What is common among your previous customers and the customers of those in your niche? Are they environmentalists, religious, rock’n’roll types or cat people? Are they veteran art buyers drawn to galleries? Do they purchase dramatic pieces that catch their eye online?
You might be tempted to say yes to every invitation to show your work. Once you have narrowed down your audience, you may realize some shows are not for you. They’re low target opportunities for your type of work.
You’re better off pursuing other markets.
How to Get Into a Gallery
Getting your work into a gallery is about more than just the pieces you’ll display. Yes, the owner needs to like your art, but the good ones are looking past that. They are looking at their future and yours.
You are entering into a business relationship. Consider this a job interview not for a one-time gig but for a career. The gallery will give you its space, time and endorsement. Are you worth it?
They want to know if you’re long term. They want to sell your work now and later. So are you a flash in the pan?
Talk to them about your past and your growth as an artist.

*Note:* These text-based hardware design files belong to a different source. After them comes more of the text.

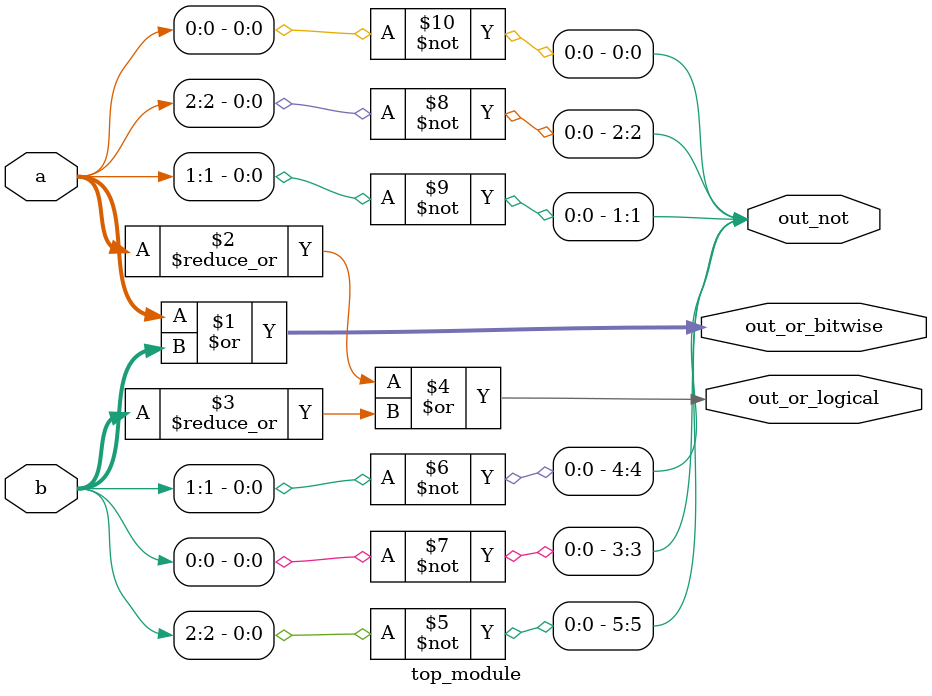
<source format=v>

module top_module(
    input [2:0] a, 
    input [2:0] b, 
    output [2:0] out_or_bitwise,
    output out_or_logical,
    output [5:0] out_not
);

    // Bitwise OR operation
    assign out_or_bitwise = a | b;

    // Logical OR operation
    assign out_or_logical = |a | |b;

    // Inverse (NOT) operation
    assign out_not[5] = ~b[2];
    assign out_not[4] = ~b[1];
    assign out_not[3] = ~b[0];
    assign out_not[2] = ~a[2];
    assign out_not[1] = ~a[1];
    assign out_not[0] = ~a[0];

endmodule

</source>
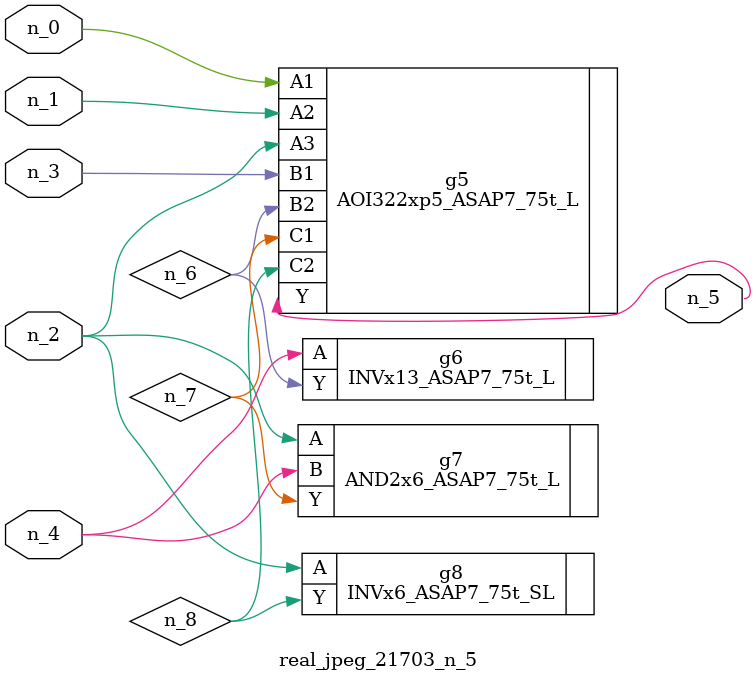
<source format=v>
module real_jpeg_21703_n_5 (n_4, n_0, n_1, n_2, n_3, n_5);

input n_4;
input n_0;
input n_1;
input n_2;
input n_3;

output n_5;

wire n_8;
wire n_6;
wire n_7;

AOI322xp5_ASAP7_75t_L g5 ( 
.A1(n_0),
.A2(n_1),
.A3(n_2),
.B1(n_3),
.B2(n_6),
.C1(n_7),
.C2(n_8),
.Y(n_5)
);

AND2x6_ASAP7_75t_L g7 ( 
.A(n_2),
.B(n_4),
.Y(n_7)
);

INVx6_ASAP7_75t_SL g8 ( 
.A(n_2),
.Y(n_8)
);

INVx13_ASAP7_75t_L g6 ( 
.A(n_4),
.Y(n_6)
);


endmodule
</source>
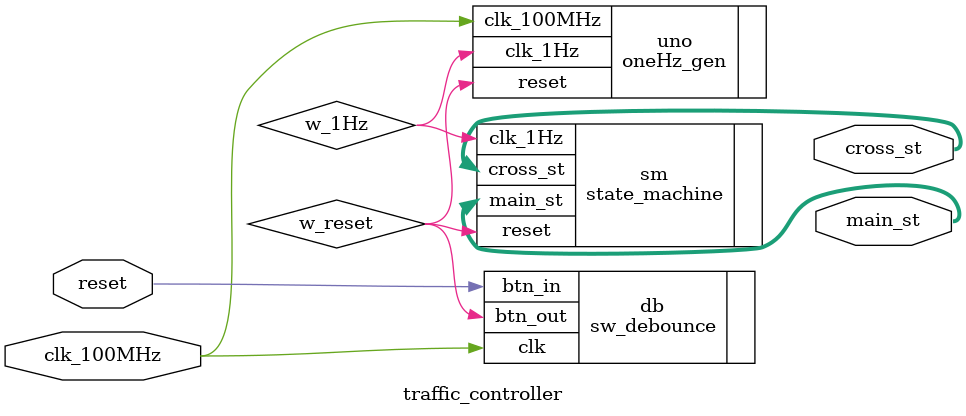
<source format=v>

`timescale 1ns / 1ps

module traffic_controller(
    input reset,            // button
    input clk_100MHz,       
    output [2:0] main_st,   // LEDs
    output [2:0] cross_st   // LEDs
    );
    
    wire w_1Hz, w_reset;
    
    state_machine sm(.reset(w_reset), .clk_1Hz(w_1Hz), 
                     .main_st(main_st), .cross_st(cross_st));
    oneHz_gen uno(.clk_100MHz(clk_100MHz), .reset(w_reset), .clk_1Hz(w_1Hz));
    sw_debounce db(.clk(clk_100MHz), .btn_in(reset), .btn_out(w_reset) );
    
endmodule

</source>
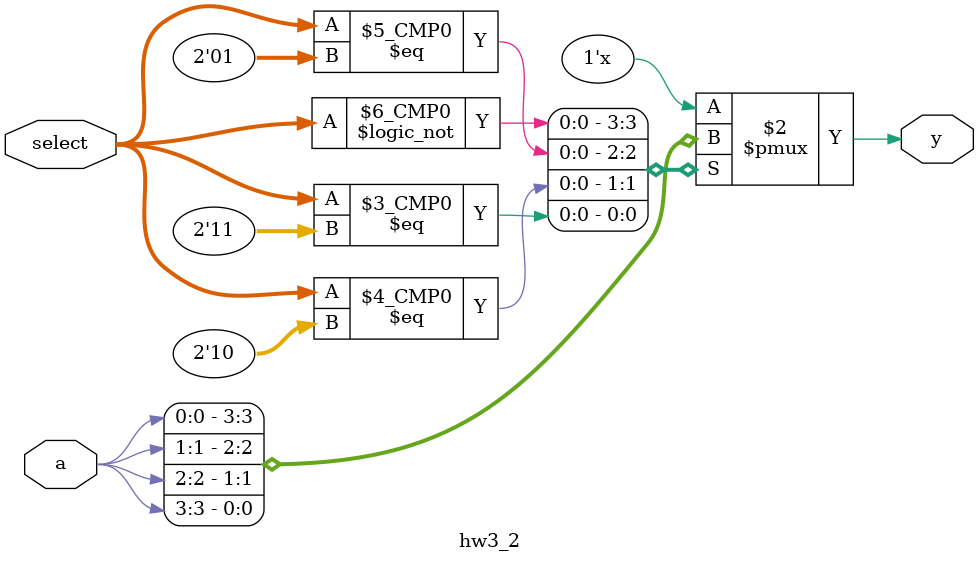
<source format=v>
module hw3_2 (

	input [3:0] a,
	input [1:0] select,
	output reg y);
	
	always@(a or select)
	
		begin
			case(select)
				
				2'b00 : y = a[0];
				2'b01 : y = a[1];
				2'b10 : y = a[2];
				2'b11 : y = a[3];

			endcase
		end
		
endmodule

</source>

Display your ambition, vision and goals. Convince them (and yourself) that you’ll be a major artist for years to come.
Express your knowledge about the art business or at least your willingness to learn. Be a professional. Be easy to work with.
When the results of your first show are less than spectacular, which they probably will be, be encouraged by the bright side. Show that you learned from it and will grow. Don’t be that bombastic artist crushed and indignant about those who didn’t buy.
Showing in Non-Gallery Situations
Galleries can take the fun out of art. Maybe you’re not the gallery type anyway. Many other businesses will be happy to have your work.
Banks, restaurants, coffee shops, music venues and other spots routinely rotate artwork from local creatives. Approach them with the same professionality you would a gallery.
The relationship will be different, though. At a gallery, both you and your host are in the business of selling your work. At a non-gallery location, selling you is not their first priority.
They are a business first that happens to display art. Your work makes their place more beautiful and interesting. It gives their customers a reason to come back routinely to see what’s new.
Realize their employees will not be primarily inclined to show off your work when you’re not there. So help them out with cards and information. Provide an easy display talking about your work, methods and history.
It’s not that they don’t want you to be successful. They will, if they like you. So get to know them. Be friendly and likeable, and then they’ll pull for you.
This is especially true in a food or beverage operation where a good chunk of the staff are artists of some kind too.
Request a reception when your show opens and closes. This gives you a chance to interact with the staff and customers. It gives you and the house a common purpose at last. You both want to bring people in.
Once you have a crowd, capture their information. Have a guest book or a comment box. Ask for their email address but also their comments and reactions. Start a dialogue.
Get Out There
The worst thing you can do is nothing. Be confident. Find your niche and a crowd that appreciates you. You’ll have more. Eventually your work will find traction and buyers.